TODO 2
TODO 2
La luz de la luna ilumina el
jardín, las estrellas en el firmamento son los únicos testigos de lo que está
pasando. La brisa inunda y ondea con suavidad las hojas de los árboles. Los
pájaros cantan y solo se escucha el eco de la música de fondo. Las
respiraciones suenan profundas y agitadas. La mirada perdida escondiendo la
realidad. Los corazones acelerados y el sudor en las manos provocando un
nerviosismo notorio. Las palabras se quedan mudas sin poder salir de la boca,
sin querer hacerlo. La paz y tranquilidad reina pero sus interiores no. Sólo
quieren que todo vuelva a ser como antes, que todo lo que ha pasado no hubiera
pasado, que dejara de existir. Quieren que el sufrimiento les abandone para
siempre, que se vaya lejos, muy lejos. Y que con ellos, con ellos se quede el
amor, pero sobre todo la felicidad.
- María – llamo y ella lentamente se gira, cómo si no
quisiera que este momento pasara y sé que ella no quiere, pero yo lo necesito.
Nuestras miradas se
conectan, no se apartan. Es como si después de tanto tiempo separadas se reencontraran.

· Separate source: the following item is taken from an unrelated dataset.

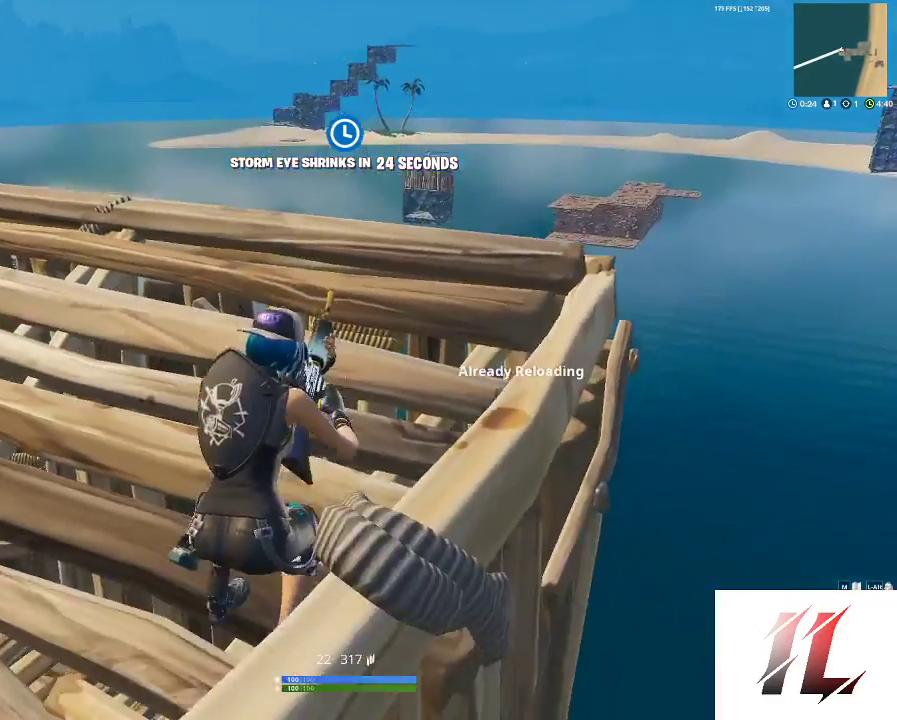
{"keys": [], "mouse": [], "events": [[100, "s", "up"], [133, "d", "down"], [233, "w", "down"], [367, "d", "up"], [400, "w", "up"]]}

Se sentía tan bien… Que no quería que acabara el momento.
- Sé que no quieres hablar conmigo – sigo diciendo – pero
necesito hacerlo. Por favor, solo te pido que me escuches, que me dejes
explicarte cómo paso… Y si después de esto no me perdonas, no quieres saber
nada de mí, te dejare en paz – digo esto último susurrando.

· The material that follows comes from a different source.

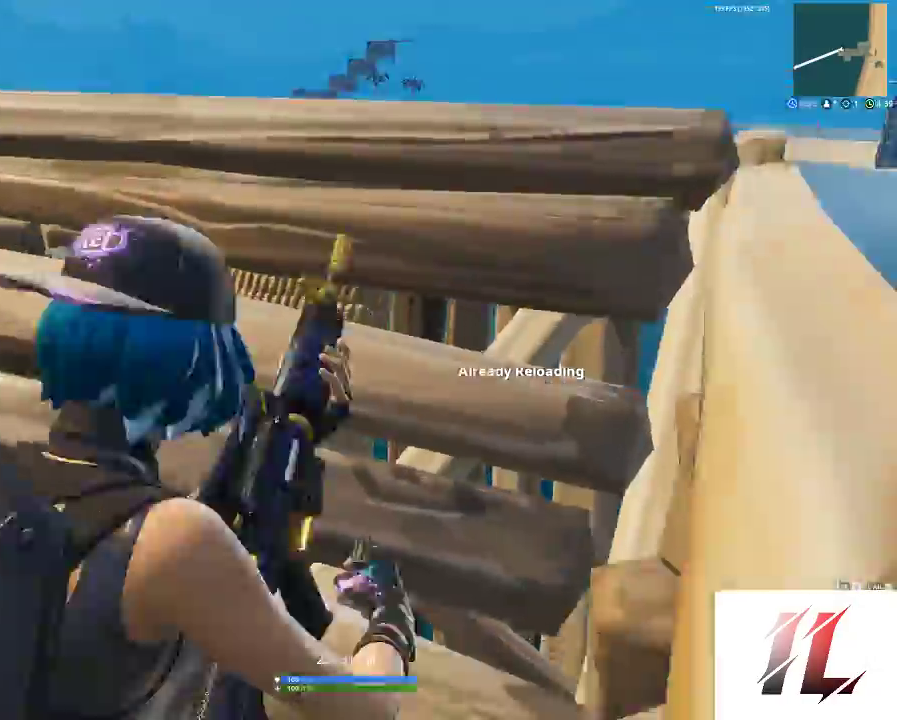
{"keys": ["space", "w"], "mouse": [], "events": [[100, "w", "down"], [200, "a", "down"], [333, "a", "up"], [400, "space", "down"]]}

- Habla – me contesta intentando no sonar muy borde, pero
suena.
- Sé las imágenes que viste y lo que viste no te voy a
negar que no paso, porque las imágenes están ahí, están aunque quisiera que
nunca hubiera pasado – cuando me oye empieza a llorar y se me parte el alma al
verla – Lo que quiero contarte es lo que pasó, como fue todo – sigo diciendo
mientras atrapo sus manos con las mías.
Estaba convencido de que se
iba a separar, que iba a quitar sus manos de las mías, pero no lo hace. No lo
hace y sé que me ha echado de menos a pesar de que me aparta la mirada.
- María, mírame, por favor – suplico y María tras mis
palabras vuelve a mirarme – Había salido con los amigos de fiesta cómo ya
sabes. Bebí sí, pero no tanto como para no ser consciente de mis actos. En un
momento de la noche nos encontramos con el grupo de amigas de los chicos y
entre ellas estaba mi ex, Miriam, la chica rubia de las fotos.
Su mirada está llena de
sorpresa al darse cuenta de que era mi ex, aunque he de decir que yo estaría
igual.
María no dejaba de llorar y
yo no sabía qué hacer para que parara, para que dejara de sufrir.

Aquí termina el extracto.